# Work required
Pull out every line in the records below that contains the string "image". Case counts, so count only matches with the same capitalization.

# Material shown
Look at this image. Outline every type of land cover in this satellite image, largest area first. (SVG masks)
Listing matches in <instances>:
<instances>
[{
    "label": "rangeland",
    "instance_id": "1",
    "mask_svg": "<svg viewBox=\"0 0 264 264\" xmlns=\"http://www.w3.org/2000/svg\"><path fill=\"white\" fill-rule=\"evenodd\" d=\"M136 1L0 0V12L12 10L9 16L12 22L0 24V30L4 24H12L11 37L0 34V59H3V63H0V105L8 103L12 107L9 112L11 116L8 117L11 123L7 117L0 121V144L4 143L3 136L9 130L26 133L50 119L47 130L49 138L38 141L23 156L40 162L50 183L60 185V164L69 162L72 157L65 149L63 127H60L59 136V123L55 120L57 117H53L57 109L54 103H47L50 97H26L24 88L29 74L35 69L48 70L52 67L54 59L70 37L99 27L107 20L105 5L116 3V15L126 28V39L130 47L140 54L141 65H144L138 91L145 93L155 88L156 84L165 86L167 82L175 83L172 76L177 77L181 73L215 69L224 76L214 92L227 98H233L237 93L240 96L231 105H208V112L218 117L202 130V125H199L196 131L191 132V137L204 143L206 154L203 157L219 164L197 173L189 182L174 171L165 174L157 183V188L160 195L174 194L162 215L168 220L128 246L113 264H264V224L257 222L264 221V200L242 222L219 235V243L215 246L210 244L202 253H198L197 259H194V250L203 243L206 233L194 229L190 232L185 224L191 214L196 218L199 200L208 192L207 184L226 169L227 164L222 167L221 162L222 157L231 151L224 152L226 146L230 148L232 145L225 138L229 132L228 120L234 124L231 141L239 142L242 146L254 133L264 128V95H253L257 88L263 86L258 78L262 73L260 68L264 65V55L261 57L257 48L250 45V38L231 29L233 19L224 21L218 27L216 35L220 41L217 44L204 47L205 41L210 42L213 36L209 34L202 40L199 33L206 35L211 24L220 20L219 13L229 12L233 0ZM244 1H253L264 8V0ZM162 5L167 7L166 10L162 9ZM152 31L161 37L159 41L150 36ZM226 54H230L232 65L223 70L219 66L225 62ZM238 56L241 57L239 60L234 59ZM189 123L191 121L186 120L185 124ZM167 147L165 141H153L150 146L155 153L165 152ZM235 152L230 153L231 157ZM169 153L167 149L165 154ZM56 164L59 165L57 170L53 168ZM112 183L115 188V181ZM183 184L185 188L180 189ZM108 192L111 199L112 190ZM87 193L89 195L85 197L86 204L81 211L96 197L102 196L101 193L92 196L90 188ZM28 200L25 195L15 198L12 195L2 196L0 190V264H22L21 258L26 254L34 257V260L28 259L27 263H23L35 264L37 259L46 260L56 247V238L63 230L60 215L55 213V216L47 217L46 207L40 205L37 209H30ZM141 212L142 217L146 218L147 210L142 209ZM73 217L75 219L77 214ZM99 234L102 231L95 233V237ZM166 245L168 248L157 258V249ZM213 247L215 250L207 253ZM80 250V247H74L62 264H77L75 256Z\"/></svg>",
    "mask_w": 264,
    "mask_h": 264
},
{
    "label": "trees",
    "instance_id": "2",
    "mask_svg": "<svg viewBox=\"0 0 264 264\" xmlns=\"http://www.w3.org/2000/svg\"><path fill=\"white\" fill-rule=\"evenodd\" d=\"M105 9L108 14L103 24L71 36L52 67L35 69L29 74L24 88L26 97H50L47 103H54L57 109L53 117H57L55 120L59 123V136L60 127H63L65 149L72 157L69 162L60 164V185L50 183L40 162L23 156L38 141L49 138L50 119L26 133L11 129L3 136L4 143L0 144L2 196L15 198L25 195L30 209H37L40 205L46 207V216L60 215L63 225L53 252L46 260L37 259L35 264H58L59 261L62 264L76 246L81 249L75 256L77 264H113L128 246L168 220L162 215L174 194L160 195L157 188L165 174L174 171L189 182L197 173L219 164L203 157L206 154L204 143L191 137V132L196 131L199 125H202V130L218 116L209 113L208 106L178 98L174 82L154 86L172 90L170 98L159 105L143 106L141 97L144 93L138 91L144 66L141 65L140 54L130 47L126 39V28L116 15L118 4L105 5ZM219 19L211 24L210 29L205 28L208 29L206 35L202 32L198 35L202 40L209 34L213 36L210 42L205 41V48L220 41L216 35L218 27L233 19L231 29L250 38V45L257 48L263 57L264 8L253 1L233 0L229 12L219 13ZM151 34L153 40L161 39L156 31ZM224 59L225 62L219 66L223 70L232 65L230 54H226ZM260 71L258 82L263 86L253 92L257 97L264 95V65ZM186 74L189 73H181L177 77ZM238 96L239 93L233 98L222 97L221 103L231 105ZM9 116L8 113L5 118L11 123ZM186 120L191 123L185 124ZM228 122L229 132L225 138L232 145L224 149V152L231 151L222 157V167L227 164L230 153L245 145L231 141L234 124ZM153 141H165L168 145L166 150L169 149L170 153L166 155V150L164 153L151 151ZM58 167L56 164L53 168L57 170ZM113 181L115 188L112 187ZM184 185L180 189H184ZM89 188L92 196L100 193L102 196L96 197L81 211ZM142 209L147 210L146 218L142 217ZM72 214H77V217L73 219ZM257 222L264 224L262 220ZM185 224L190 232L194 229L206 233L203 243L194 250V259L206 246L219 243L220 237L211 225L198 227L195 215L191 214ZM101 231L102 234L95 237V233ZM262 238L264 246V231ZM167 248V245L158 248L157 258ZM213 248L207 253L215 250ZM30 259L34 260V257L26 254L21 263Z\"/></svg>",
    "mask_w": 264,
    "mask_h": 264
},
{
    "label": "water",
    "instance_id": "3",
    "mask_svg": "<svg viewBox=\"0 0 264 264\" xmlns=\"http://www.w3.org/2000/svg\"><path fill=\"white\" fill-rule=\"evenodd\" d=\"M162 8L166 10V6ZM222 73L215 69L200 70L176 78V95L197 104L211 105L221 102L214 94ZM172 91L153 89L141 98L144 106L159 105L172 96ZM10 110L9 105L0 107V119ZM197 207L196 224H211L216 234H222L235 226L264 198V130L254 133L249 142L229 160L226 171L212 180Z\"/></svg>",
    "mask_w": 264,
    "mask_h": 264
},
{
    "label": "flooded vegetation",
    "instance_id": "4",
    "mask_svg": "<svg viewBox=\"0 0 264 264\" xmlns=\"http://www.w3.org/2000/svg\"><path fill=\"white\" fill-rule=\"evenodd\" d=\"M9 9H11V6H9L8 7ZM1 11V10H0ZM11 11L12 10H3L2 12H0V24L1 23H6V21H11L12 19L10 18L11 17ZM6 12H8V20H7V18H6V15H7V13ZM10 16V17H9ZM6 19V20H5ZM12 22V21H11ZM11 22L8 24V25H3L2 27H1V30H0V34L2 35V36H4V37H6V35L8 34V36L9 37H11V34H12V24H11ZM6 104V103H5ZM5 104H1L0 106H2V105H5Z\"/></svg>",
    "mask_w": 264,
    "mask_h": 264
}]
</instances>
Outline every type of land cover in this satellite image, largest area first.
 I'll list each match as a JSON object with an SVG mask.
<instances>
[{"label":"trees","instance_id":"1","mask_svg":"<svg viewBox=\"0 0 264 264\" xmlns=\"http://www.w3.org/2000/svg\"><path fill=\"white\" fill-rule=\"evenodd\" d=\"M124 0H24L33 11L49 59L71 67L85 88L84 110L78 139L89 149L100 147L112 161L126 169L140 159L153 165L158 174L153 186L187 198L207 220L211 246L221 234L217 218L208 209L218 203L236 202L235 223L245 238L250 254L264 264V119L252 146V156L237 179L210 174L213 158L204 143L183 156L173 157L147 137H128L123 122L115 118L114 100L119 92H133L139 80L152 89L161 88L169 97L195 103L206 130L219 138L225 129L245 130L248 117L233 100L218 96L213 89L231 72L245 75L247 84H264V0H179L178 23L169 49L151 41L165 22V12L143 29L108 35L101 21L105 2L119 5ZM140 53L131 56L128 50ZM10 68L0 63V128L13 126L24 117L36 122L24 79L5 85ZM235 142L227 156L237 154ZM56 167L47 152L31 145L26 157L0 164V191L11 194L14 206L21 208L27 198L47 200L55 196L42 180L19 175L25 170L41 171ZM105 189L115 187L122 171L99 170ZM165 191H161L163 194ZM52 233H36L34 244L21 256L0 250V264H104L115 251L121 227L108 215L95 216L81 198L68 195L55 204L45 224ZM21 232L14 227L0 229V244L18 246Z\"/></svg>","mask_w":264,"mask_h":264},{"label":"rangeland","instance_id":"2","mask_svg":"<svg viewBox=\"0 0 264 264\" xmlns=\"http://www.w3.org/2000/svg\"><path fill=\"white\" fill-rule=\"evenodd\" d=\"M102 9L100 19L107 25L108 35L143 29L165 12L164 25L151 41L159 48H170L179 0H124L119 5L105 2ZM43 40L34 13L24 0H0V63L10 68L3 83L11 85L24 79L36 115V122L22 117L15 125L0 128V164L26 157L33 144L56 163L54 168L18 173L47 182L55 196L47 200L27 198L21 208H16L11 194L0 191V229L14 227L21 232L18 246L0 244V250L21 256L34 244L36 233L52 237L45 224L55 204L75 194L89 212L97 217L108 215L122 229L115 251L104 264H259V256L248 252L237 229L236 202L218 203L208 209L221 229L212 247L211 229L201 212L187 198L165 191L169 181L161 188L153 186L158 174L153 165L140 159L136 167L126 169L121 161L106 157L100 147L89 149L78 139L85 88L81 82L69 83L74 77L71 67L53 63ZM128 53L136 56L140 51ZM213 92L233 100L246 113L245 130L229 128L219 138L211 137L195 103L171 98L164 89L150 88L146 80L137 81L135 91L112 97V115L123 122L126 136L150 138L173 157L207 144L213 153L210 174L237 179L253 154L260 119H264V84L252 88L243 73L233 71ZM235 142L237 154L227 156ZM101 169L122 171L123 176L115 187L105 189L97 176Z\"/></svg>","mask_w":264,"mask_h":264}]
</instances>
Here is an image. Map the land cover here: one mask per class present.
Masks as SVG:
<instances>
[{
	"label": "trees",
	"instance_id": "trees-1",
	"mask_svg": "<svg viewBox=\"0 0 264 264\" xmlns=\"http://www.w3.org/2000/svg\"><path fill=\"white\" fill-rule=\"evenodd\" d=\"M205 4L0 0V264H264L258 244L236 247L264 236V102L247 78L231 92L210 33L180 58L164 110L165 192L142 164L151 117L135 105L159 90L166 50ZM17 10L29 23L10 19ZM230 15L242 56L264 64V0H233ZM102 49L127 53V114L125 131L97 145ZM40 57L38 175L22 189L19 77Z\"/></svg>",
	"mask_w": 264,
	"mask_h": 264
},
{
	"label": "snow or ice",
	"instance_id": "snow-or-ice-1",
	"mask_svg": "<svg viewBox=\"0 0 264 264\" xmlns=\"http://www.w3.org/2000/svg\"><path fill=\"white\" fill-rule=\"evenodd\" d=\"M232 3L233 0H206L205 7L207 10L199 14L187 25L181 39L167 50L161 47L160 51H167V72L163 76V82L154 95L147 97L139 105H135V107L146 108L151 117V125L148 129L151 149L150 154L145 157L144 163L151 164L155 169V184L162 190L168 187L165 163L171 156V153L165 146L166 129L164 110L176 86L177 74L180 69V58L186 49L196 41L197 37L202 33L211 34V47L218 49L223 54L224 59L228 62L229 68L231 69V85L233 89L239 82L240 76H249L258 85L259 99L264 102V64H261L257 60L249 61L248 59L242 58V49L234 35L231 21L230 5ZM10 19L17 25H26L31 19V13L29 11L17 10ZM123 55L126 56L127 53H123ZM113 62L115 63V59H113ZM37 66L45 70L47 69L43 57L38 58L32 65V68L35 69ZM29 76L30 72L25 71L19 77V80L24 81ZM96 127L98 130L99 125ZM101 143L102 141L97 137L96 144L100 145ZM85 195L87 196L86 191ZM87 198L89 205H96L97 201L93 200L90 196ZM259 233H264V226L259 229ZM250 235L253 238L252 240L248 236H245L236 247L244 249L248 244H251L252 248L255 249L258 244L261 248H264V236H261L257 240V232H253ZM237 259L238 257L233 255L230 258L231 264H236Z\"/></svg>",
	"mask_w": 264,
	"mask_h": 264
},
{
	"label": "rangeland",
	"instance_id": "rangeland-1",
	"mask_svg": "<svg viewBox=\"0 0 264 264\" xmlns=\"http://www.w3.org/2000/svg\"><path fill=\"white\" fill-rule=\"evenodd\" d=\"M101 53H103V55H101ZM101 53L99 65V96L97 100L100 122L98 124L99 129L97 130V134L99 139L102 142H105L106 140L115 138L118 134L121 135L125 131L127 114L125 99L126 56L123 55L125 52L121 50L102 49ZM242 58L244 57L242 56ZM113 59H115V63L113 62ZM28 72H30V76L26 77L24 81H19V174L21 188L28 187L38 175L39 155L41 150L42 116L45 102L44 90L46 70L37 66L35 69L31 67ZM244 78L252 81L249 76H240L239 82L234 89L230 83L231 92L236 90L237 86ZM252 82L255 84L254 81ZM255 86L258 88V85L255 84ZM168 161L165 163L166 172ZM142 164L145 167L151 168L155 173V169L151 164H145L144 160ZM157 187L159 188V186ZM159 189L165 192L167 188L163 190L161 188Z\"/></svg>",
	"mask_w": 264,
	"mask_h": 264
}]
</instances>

# The reply
Look at this image. Outline every type of land cover in this satellite image, largest area first. (SVG masks)
Outline every type of land cover in this satellite image, largest area first.
Here is an image. Map the land cover here: one mask per class present.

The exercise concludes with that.